Evening fight: Satyr vs Pirate, Pirate gets arena choice.
It is now day.
All contenstants, vote for combatants for the next morning's fight.
People with day abilities, send me PMs.
Combatants, send your battle ideas to LightFang!
Lizardman, you are now the new team leader of The Golden Scarecrows!
Betting is open for Satyr vs Pirate. Place your bets in BOLD dark orange.
Ahhh Minotaur! I'm glad to see that there is another of our team left! I have been busy in your absence and have much to share with you! Perhaps we should contiune this conversation in private...
((Nah, I just skimmed that part to get to the awesome battle writeup!
And my girlfriend is over so I had to make it quick...sorry but this game may be amazing but she still is more important! ))
The berserker had obviously managed to take another capsule at some point, as he re-entered the theatre with a bloody stump where his right index finger should have been.
Ah, well done Eidolon! I never did like those illusory-types - it is a dishonourable warrior who would rely on trickery and deception to win a bout. And for a moment there I even thought the minotaur had returned, for some reason. Shame he didn't really; I would have enjoyed trading axe tips with a fellow hoof connoisseur. Although I question the mentality of a man who would choose the bull over the mighty moose.
He struts about, swinging his human-skin sporran from side to side in a brash display of arrogant braggadocio.

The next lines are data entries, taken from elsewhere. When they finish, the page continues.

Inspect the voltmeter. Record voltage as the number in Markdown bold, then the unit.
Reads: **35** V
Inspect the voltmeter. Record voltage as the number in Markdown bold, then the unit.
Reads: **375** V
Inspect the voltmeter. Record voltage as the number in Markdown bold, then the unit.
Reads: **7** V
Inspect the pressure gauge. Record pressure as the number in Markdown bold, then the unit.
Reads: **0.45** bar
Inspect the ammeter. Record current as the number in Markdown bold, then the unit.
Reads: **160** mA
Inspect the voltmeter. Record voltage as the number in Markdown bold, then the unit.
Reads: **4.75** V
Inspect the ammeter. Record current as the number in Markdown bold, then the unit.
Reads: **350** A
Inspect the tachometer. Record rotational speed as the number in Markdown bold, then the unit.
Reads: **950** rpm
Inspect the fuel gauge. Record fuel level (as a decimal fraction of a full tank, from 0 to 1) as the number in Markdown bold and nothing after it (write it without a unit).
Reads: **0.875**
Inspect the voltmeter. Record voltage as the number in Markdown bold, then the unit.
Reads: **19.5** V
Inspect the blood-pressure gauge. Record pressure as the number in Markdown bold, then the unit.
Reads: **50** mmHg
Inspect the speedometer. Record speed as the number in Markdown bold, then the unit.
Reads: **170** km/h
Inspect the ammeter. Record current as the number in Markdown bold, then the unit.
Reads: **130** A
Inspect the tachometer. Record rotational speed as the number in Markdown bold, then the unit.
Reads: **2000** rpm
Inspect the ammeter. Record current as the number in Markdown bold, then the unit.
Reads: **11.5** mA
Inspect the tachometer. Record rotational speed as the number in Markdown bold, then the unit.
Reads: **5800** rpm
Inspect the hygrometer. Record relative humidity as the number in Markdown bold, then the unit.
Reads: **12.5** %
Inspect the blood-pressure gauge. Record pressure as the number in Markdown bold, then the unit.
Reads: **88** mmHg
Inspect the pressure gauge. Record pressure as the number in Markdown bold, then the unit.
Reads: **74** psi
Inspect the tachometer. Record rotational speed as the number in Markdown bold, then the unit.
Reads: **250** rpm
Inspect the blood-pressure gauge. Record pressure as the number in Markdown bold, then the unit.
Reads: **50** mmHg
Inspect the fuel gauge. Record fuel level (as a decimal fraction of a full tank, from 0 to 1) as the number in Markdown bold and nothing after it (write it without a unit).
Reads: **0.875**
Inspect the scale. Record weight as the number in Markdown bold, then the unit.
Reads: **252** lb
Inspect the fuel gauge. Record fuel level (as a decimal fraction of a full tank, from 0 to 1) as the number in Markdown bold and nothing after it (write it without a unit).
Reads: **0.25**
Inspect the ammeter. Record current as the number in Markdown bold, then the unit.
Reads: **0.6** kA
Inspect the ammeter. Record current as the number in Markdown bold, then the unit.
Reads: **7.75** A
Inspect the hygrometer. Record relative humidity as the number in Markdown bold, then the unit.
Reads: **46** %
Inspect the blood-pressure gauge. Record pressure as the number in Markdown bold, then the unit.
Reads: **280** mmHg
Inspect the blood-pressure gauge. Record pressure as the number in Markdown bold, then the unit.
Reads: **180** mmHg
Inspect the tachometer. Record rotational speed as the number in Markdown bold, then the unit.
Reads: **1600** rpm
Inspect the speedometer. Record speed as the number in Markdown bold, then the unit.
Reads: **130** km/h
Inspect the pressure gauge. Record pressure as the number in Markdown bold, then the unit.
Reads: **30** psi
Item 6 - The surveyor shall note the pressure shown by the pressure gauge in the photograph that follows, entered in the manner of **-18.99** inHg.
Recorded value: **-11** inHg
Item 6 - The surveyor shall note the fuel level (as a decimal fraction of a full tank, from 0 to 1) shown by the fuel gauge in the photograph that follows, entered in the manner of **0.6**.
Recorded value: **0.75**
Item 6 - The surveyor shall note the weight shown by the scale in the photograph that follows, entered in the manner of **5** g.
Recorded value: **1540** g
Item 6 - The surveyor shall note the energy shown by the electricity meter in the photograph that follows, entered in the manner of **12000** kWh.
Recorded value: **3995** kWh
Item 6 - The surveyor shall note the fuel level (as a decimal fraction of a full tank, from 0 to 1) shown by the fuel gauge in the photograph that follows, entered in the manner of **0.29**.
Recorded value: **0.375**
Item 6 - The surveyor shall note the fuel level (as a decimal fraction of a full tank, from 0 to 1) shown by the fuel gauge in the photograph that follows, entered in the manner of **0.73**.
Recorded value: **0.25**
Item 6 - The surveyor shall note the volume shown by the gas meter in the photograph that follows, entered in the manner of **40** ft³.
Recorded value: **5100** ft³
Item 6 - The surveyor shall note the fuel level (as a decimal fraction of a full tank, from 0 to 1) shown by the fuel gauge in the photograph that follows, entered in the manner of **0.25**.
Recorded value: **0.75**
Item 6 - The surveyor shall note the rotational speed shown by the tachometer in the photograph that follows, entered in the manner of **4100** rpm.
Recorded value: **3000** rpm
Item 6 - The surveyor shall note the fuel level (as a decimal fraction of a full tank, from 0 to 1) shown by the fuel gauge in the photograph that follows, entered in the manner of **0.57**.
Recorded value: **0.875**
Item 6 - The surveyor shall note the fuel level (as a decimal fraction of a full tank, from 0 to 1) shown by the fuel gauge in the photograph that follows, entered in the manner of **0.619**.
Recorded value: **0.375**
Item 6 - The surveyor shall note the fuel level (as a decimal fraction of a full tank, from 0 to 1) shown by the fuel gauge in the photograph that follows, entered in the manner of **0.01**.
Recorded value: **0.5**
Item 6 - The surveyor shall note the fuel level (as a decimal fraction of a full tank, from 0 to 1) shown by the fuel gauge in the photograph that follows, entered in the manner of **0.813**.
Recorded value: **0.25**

I say, I do feel full of pith and vinegar today! All this action has invigorated my once-sleepy soul. And to think that I have not fought yet! Put me in the arena, I say, and I care not who I fight, I will show that rapscallion the full force of a true gentleman's fury! Oh, and six gold on that scurvy pirate, please, good sir. The satyr is also a fellow hoof connoisseur, but she seems to favour the goat, and that, I cannot abide.
Thankyou Berserker. I am glad he is gone now too. So far I have killed two of those that fight will Illusions and Poisons. They needed to learn that the way to fight is with a Blade...or Axe. I'll stick with my Blade though, no offence.
Even though the Brujah was my next target, I will let you have a go at him Berserker. I have not ever used an Axe myself and it seemed to work for the Minotaur so lets see how it works with you.